9. Merely because there is risk or the possibility of the firm suffering losses in future, it will not convert such net positive asset into a present liability.
10. In CIT v. Keshavlal Prabhudas Shah : 131ITR229(Guj) , an identical question arose and there also the Revenue contended that as there is a possibility of the joint family being fastened with a future liability, the share of a partner cannot be thrown into the common stock and it was held that a share in a firm is an asset and it is open to a coparcener of an undivided Hindu family to impress that asset which is his self-acquired property with the character of the joint family property and there is no legal bar or impediment for such conversion, and that mere risk or possibility of the firm suffering losses in the future will not and cannot convert the share in the firm from an asset to a liability. A similar view was taken in CIT v. M. Kannappan  132 ITR 611, where the court has observed that merely because there was a possibility of incurring of losses, it cannot be said that the shares in the partnership could not be impressed with the character of the joint family property, and that neither the Hindu law nor general law prevents an interest in a partnership which is an asset being impressed with the character of the joint family property. which he has done admittedly under the Hindu law.
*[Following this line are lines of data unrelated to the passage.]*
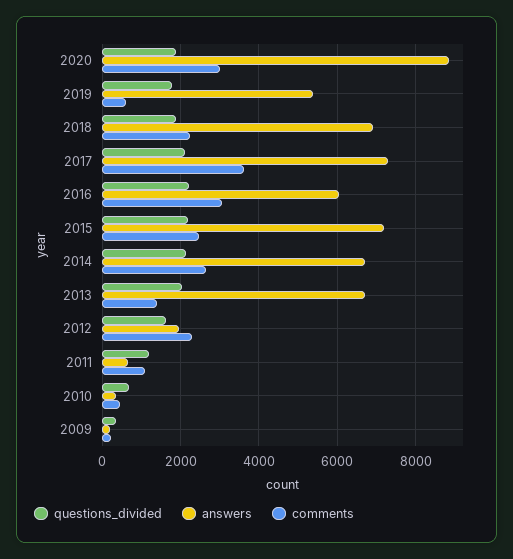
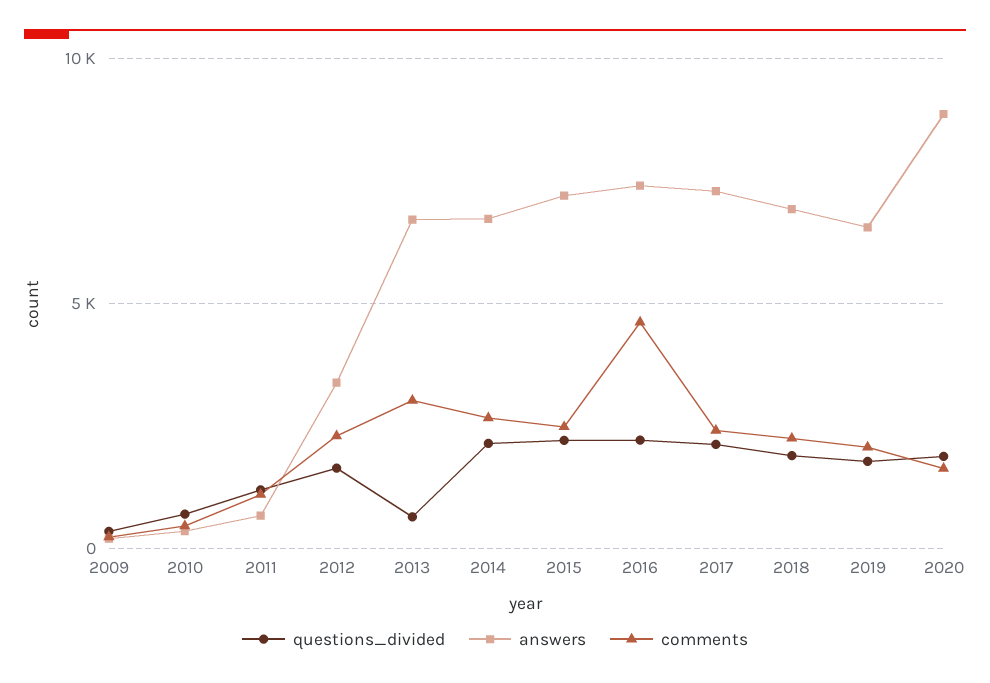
  {
    "questions_divided": {
      "2020": 1800,
      "2019": 1800,
      "2018": 1800,
      "2017": 2200,
      "2016": 2200,
      "2015": 2200,
      "2014": 2200,
-     "2013": 2000,
+     "2013": 500,
      "2012": 1600,
      "2011": 1200,
      "2010": 600,
      "2009": 400
    },
    "answers": {
      "2020": 8800,
-     "2019": 5400,
+     "2019": 6500,
      "2018": 7000,
      "2017": 7200,
-     "2016": 6000,
+     "2016": 7500,
      "2015": 7200,
      "2014": 6800,
      "2013": 6800,
-     "2012": 2000,
+     "2012": 3500,
      "2011": 600,
      "2010": 400,
      "2009": 200
    },
    "comments": {
-     "2020": 3000,
+     "2020": 1500,
-     "2019": 600,
+     "2019": 2000,
      "2018": 2200,
-     "2017": 3600,
+     "2017": 2500,
-     "2016": 3000,
+     "2016": 4500,
      "2015": 2400,
      "2014": 2600,
-     "2013": 1400,
+     "2013": 3000,
      "2012": 2200,
      "2011": 1000,
      "2010": 400,
      "2009": 200
    }
  }

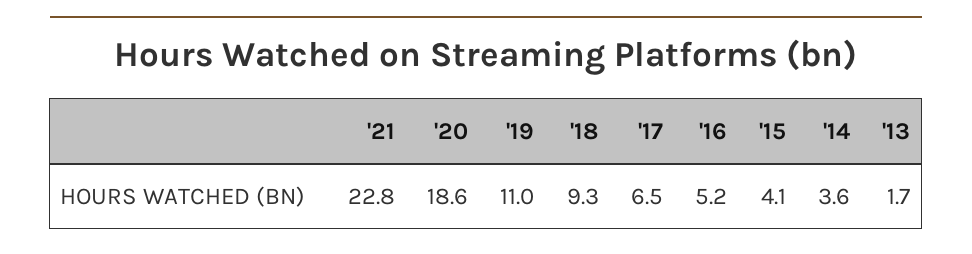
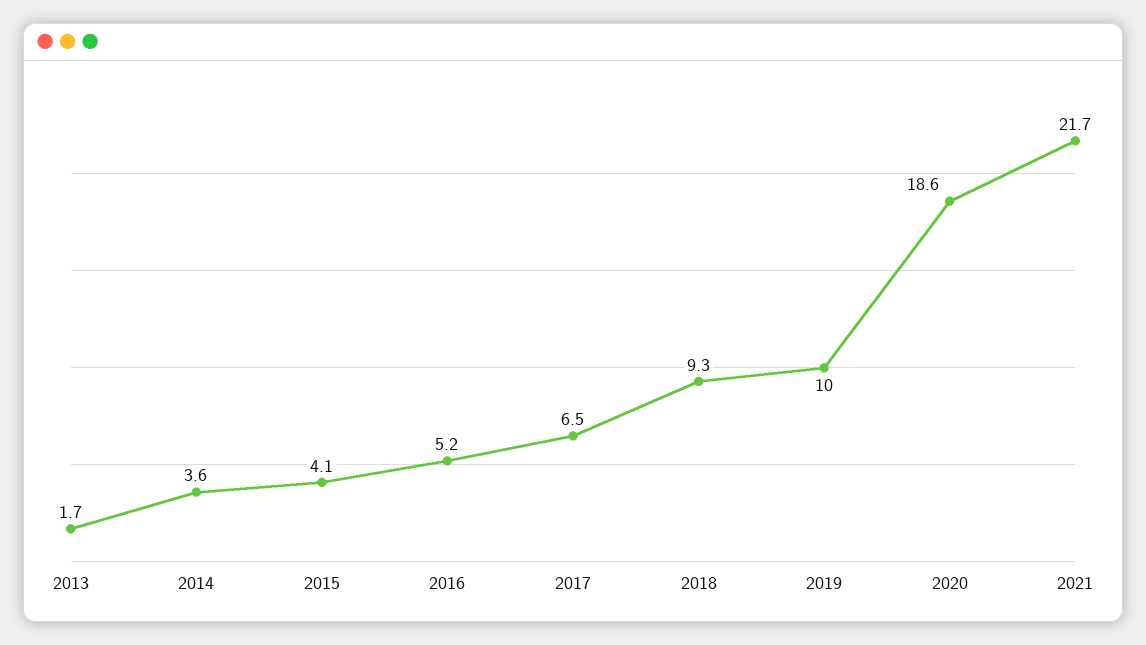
  {
-   "'21": 22.8,
+   "'21": 21.7,
    "'20": 18.6,
-   "'19": 11,
+   "'19": 10,
    "'18": 9.3,
    "'17": 6.5,
    "'16": 5.2,
    "'15": 4.1,
    "'14": 3.6,
    "'13": 1.7
  }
In view of the preponderance of judicial opinion on the question raised here, we have to hold that the Tribunal is right in holding that the assessee's interest in the partnership has been thrown into the common stock and thus being impressed with the character of the joint family and that there is no legal bar either under the Hindu law or under the provisions of the Partnership Act. In this view of the matter, the question has to be answered in the affirmative and in favour of the assessee. The assessee will have the costs from the Revenue. Counsel's fee is fixed at Rs. 500.